Un mail. De Madrid a Edimburgo...
No están siendo buenos tiempos, tampoco es que esté en mi peor momento, porque esos ya pasaron, arrasando con todo quizá, pero ahora poco importa, no vale la pena lamentarse, aún así no termino de levantar cabeza... Este fin de semana ha sido otro de esos surrealistas que de vez en cuando me sorprenden, me hieren y me dejan un sabor amargo en la boca... Demasiada mierda encima, demasiadas cosas injustas que hacen que el camino se haga más cuesta arriba.

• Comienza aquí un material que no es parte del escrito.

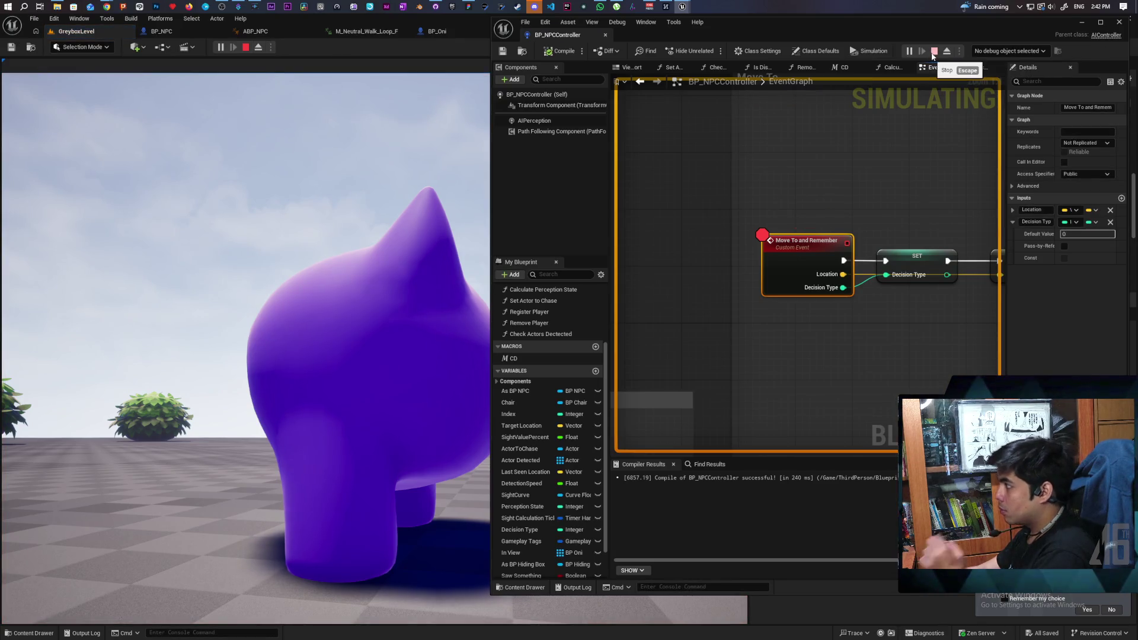
# - Debug the BP_NPC_Priest_Controller1 instance and hand control back to the game view
pyautogui.click(1010, 51)
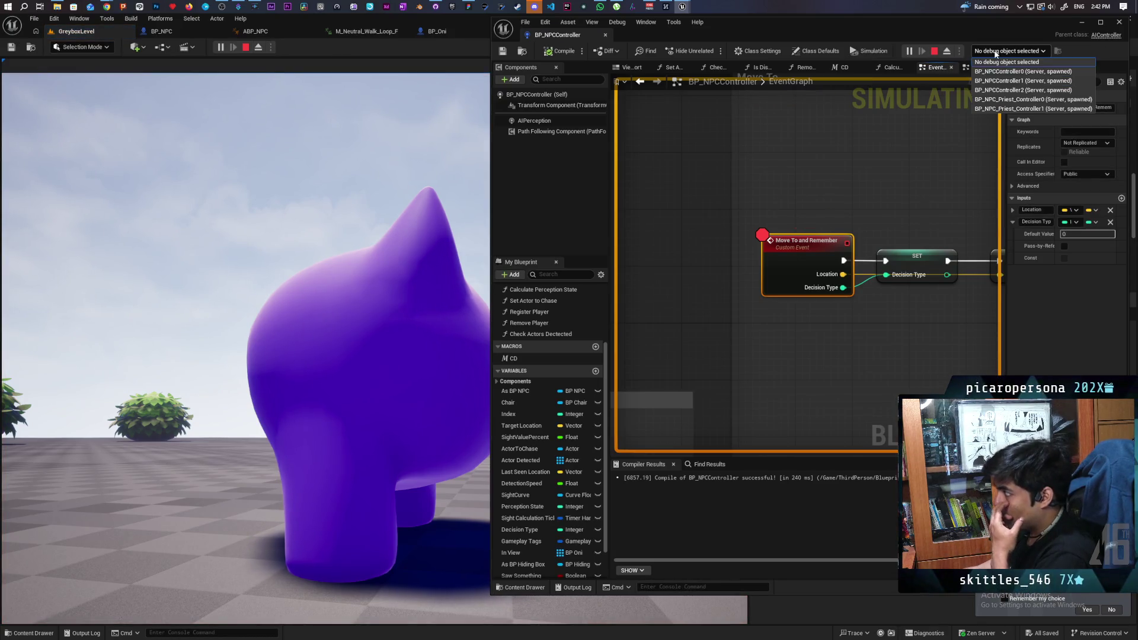
pyautogui.click(1036, 108)
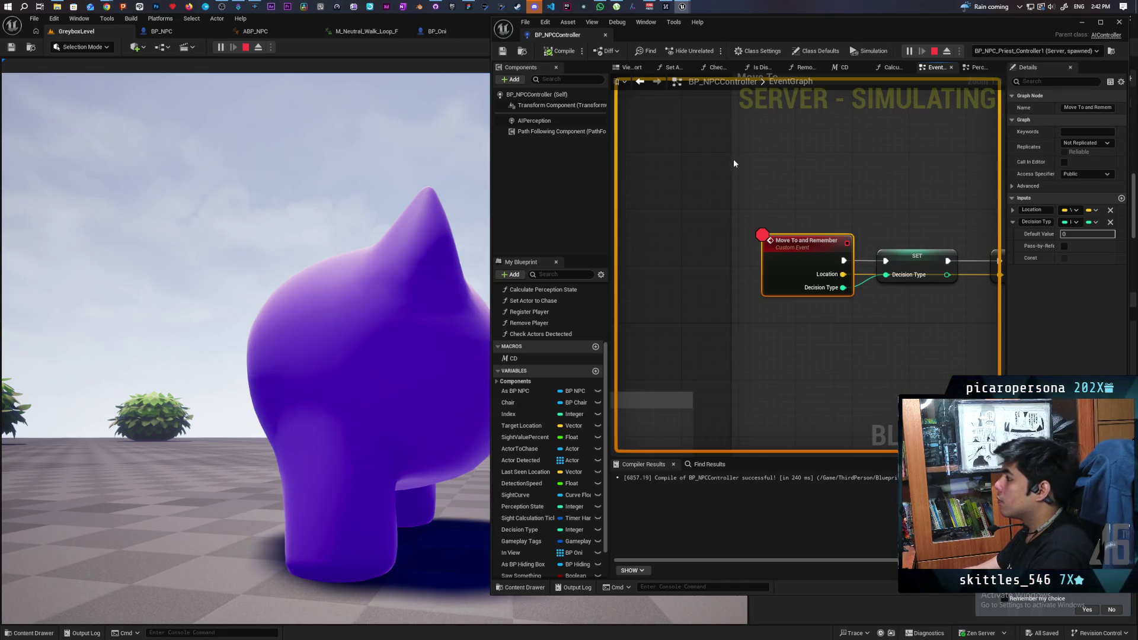
pyautogui.click(297, 297)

Pero esta vez mi alma se revela contra todo y contra todos. Esta vez no dejé que la tristeza se instalara en mis ojos, le dí un billete de ida y espero que jamás encuentre el camino de vuelta. No voy a dejar que nadie me apague Jorge, ni si en mi mano está, dejaré jamás que nadie te apague a ti.
Ayer la oscuridad se fue desvaneciendo, mi actitud ayudó mucho a ello. Un concierto de una cantautora madrileña, íntimo, cálido. Después una mesa llena de copas, ceniza, folletos de conciertos y conversación con cantautores reconocidos. Invitaciones para ir a verles, risas y música, mucha música. Mi oxígeno.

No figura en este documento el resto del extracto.